It seems that the more I delve into the facts surrounding the process of the acquisition of the Norfolk Southern Railroad Right of Way and its conversion to trails, the more clear it becomes that the entire endeavor is much more costly and complex than previously portrayed.
There has been no evidence identified that will confirm that the Federal Transportation Grant issued to Newton County for the purchase of the right of way can be reassigned to the city of Covington. Quite the contrary, documents relating to the grant stipulate that the funds must be reprogrammed by Congress to another entity if not used by the county.
The grant was issued under Public Law No. 111-8 by the U.S. Congress to Newton County to help fund the purchase of the railroad right of way described and cannot be used for any other purpose. These funds have been assigned by law to Newton County.
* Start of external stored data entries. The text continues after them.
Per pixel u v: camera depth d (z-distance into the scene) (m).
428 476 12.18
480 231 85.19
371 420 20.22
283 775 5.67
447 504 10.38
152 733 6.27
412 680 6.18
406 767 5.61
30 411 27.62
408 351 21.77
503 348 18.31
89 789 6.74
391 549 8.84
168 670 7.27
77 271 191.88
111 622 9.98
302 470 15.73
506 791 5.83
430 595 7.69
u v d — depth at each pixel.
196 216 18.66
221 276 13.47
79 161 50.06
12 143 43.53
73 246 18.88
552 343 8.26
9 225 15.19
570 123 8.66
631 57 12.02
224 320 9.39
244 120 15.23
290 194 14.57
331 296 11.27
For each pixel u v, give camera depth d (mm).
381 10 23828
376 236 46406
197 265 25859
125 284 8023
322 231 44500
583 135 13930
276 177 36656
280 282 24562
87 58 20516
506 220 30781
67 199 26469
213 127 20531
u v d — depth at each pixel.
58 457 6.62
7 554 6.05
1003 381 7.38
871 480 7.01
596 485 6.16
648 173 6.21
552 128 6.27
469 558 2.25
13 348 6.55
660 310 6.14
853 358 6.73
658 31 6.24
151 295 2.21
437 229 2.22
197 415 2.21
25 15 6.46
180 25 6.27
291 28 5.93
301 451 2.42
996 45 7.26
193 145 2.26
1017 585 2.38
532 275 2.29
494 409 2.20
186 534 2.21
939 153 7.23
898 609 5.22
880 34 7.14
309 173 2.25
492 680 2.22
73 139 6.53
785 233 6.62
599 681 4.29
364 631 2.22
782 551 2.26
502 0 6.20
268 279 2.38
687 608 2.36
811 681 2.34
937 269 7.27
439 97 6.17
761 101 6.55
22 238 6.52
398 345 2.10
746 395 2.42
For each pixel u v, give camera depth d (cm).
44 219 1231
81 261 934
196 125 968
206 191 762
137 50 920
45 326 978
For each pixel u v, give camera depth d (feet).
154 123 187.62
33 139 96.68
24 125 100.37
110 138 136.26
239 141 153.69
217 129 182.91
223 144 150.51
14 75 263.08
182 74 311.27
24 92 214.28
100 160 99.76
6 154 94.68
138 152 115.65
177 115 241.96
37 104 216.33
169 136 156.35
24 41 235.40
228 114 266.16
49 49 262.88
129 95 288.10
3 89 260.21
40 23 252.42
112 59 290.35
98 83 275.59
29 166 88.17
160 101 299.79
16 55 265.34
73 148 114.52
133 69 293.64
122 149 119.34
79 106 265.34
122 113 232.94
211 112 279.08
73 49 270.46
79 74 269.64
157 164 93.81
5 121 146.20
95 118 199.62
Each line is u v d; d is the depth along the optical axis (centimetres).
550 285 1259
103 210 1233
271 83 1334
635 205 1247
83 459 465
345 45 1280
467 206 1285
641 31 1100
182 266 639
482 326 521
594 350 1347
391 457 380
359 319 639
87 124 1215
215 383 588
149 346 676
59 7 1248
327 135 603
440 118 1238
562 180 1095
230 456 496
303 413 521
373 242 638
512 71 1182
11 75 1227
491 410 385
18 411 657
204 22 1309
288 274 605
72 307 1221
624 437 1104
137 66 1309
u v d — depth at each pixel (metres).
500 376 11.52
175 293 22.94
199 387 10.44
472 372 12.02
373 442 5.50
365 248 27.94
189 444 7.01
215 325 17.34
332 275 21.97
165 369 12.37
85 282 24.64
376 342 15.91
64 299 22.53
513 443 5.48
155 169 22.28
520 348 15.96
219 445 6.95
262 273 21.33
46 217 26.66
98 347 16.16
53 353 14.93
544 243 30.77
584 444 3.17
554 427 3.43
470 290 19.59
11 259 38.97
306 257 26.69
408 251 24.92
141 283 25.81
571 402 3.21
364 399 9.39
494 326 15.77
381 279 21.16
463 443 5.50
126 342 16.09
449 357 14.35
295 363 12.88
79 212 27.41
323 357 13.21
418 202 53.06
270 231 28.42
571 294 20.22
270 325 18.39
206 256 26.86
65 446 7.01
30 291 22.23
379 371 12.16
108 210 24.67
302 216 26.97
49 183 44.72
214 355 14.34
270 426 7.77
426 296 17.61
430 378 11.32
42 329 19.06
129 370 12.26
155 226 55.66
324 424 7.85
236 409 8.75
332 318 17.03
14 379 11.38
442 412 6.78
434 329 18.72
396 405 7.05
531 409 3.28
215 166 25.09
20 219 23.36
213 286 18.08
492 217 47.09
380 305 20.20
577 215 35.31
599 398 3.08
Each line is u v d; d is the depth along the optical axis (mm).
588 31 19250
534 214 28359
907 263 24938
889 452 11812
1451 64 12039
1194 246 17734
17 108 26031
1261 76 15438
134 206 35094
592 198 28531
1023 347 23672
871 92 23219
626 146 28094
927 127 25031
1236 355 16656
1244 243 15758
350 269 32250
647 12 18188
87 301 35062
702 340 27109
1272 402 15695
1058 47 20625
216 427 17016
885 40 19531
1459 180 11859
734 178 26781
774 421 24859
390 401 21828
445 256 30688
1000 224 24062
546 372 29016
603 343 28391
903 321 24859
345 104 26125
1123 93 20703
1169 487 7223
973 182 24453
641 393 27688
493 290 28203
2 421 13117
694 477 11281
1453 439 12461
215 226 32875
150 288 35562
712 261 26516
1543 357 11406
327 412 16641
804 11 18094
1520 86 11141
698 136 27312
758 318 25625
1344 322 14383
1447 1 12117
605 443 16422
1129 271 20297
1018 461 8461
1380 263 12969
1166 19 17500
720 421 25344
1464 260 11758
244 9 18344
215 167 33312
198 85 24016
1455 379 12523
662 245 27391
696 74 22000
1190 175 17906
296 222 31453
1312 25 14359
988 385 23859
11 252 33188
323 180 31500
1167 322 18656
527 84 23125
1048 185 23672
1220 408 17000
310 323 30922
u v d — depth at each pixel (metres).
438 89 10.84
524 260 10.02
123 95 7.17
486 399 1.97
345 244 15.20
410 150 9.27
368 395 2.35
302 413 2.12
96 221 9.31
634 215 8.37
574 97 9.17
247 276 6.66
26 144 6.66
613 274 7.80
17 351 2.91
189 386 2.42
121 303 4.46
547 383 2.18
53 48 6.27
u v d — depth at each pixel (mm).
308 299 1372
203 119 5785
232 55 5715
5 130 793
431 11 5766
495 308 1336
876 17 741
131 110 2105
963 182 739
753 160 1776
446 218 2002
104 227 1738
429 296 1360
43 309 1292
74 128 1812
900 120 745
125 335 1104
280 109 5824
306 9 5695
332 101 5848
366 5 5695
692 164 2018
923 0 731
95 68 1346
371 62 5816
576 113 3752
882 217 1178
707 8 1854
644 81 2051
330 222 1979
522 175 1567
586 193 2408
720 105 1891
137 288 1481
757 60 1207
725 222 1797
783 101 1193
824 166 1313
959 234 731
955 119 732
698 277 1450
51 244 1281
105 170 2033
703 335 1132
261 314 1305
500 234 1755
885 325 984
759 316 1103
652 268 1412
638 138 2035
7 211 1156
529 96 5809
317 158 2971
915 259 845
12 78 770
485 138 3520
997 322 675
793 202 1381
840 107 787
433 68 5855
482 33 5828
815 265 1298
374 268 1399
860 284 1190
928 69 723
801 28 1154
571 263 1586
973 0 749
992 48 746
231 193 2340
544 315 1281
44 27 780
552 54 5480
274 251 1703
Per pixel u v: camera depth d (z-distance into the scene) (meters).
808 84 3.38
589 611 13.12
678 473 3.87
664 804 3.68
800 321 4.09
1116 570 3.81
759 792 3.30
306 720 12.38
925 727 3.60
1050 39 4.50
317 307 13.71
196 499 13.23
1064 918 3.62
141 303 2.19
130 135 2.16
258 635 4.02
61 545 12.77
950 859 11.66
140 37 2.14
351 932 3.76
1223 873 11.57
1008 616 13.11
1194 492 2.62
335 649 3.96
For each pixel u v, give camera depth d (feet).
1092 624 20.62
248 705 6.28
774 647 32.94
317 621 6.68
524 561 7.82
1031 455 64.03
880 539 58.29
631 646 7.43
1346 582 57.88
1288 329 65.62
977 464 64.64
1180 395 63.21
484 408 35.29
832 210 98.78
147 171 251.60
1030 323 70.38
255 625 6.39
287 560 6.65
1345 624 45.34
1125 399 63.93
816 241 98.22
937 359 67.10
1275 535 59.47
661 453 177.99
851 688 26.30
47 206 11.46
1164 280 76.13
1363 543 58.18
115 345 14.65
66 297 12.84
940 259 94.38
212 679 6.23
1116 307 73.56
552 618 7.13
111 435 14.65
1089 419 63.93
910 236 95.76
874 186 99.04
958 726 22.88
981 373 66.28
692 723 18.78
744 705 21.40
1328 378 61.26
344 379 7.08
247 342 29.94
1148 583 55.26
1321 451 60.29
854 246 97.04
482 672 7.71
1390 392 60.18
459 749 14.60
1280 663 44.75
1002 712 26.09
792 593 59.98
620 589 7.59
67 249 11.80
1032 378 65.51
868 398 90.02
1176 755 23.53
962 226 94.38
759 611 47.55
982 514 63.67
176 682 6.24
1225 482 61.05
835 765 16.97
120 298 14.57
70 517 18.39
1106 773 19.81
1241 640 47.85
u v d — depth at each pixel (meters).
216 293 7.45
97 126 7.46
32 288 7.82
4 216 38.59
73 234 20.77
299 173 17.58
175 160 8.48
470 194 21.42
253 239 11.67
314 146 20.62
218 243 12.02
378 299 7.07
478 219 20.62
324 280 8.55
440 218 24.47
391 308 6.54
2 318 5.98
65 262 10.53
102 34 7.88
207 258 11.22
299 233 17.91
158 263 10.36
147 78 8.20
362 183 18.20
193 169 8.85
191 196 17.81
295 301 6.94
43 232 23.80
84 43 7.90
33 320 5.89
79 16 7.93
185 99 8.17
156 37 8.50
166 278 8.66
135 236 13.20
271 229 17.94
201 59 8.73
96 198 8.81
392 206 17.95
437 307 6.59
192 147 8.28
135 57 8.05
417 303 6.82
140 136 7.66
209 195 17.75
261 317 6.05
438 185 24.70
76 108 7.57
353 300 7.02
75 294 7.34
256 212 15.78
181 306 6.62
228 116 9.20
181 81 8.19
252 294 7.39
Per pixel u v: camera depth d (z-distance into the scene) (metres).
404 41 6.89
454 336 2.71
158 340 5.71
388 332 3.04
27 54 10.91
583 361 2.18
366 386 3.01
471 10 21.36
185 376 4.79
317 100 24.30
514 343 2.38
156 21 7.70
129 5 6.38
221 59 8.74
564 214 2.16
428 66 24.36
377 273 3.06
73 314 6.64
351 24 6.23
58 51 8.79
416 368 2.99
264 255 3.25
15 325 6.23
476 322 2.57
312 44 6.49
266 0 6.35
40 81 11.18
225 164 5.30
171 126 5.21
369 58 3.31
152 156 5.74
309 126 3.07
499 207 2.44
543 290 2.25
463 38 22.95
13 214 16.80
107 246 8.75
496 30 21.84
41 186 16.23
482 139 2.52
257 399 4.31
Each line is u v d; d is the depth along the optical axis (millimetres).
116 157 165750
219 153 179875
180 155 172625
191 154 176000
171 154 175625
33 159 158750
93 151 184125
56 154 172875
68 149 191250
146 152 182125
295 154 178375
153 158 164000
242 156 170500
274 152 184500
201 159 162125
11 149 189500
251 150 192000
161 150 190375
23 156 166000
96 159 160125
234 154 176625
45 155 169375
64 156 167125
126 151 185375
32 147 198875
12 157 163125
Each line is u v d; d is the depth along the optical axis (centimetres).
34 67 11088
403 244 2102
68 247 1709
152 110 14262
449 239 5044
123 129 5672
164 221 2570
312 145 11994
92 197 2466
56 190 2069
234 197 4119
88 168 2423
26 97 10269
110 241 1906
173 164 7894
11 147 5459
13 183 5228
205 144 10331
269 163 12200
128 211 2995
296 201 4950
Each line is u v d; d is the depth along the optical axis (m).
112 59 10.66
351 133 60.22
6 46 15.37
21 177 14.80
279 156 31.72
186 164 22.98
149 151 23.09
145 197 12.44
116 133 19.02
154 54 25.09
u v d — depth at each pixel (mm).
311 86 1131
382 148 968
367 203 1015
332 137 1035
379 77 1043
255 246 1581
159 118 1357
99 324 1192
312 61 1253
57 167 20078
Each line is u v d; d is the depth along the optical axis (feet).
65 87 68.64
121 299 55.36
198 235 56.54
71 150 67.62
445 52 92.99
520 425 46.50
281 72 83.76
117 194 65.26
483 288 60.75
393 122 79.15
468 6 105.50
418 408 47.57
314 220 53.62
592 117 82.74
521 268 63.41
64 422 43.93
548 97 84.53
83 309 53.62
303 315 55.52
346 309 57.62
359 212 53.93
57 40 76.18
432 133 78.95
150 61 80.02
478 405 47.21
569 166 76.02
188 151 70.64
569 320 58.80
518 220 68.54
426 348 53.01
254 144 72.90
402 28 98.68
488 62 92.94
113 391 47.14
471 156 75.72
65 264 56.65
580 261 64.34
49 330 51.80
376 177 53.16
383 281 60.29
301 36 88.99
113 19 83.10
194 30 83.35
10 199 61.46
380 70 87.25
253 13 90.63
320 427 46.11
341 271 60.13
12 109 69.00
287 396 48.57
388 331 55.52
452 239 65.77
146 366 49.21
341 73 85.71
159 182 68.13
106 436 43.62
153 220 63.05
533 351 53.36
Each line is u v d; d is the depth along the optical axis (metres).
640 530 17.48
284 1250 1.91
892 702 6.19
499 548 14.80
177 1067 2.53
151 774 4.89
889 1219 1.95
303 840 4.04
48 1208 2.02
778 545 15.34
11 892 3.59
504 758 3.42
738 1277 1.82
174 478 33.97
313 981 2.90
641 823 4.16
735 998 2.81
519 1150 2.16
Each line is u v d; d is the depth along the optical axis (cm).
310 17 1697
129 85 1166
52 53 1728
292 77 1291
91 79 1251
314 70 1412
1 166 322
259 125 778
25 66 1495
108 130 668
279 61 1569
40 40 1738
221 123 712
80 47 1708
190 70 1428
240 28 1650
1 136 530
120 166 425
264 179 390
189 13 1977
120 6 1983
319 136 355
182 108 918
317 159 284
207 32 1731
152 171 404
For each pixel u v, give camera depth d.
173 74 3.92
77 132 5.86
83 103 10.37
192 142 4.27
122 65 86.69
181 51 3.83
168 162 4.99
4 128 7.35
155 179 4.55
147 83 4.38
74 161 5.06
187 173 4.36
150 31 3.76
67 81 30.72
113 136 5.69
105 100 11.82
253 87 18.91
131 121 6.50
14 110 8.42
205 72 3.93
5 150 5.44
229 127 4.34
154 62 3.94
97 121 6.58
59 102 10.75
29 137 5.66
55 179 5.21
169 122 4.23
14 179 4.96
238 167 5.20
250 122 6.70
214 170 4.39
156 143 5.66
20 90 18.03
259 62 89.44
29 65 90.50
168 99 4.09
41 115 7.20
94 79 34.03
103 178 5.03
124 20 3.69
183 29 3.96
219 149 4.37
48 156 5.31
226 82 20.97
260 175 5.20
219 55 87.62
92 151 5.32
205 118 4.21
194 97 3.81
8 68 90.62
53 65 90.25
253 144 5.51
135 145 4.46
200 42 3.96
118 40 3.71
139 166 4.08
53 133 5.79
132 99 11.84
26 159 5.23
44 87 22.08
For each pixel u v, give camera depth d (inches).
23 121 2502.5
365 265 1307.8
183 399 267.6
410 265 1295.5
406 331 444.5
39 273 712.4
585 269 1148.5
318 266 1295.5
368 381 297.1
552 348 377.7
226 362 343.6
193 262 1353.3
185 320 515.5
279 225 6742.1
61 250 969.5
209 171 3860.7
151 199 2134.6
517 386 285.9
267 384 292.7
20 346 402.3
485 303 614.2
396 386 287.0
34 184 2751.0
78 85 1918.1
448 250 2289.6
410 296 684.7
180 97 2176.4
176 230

The County Board of Commissioners has formally voted not to proceed with the purchase of the railroad right of way or further entertain such a motion. Furthermore, the Board of Commissioners has made no request for the grant to be reassigned.
If the county were to request that another entity assume responsibility, it would require that a motion of the Board of Commissioners be passed to submit a formal request through our representative to the House Appropriations Committee to reprogram the funds.
This has not happened. The process to reprogram the funds can take up to a year.
During the work session conducted by the city council to discuss the purchase of the railroad right of way on December 9, at City Hall the Mayor, Kim Carter, read aloud from a document that portrayed the federal grant as having been reassigned to the city.
The facts surrounding the purchase of the right of way continue to point to ever increasing out-of-pocket cost to the city. The funds from the grant are reimbursable for the cost expended. Should the grant funds be secured by the city, the expenses to satisfy all requirements must be paid before recovery of those costs.
There are certain requirements of the grant through the Georgia Department of Transportation that must be satisfied before the right of way is secured.
The city must engage a prequalified consultant to prepare all documents required for submittal. This would include a concept report, environmental studies, right of way survey plans and a detailed cost estimate. These are not cheap services and the cost must be spent before submittal for approval by GDOT. All this happens before the right of way is obtained and the conversion to trails begins.
This is money we do not have and yes; "It's Still the Spending, Stupid!"
If somehow this boondoggle of a program got started, it would be an endless money drain.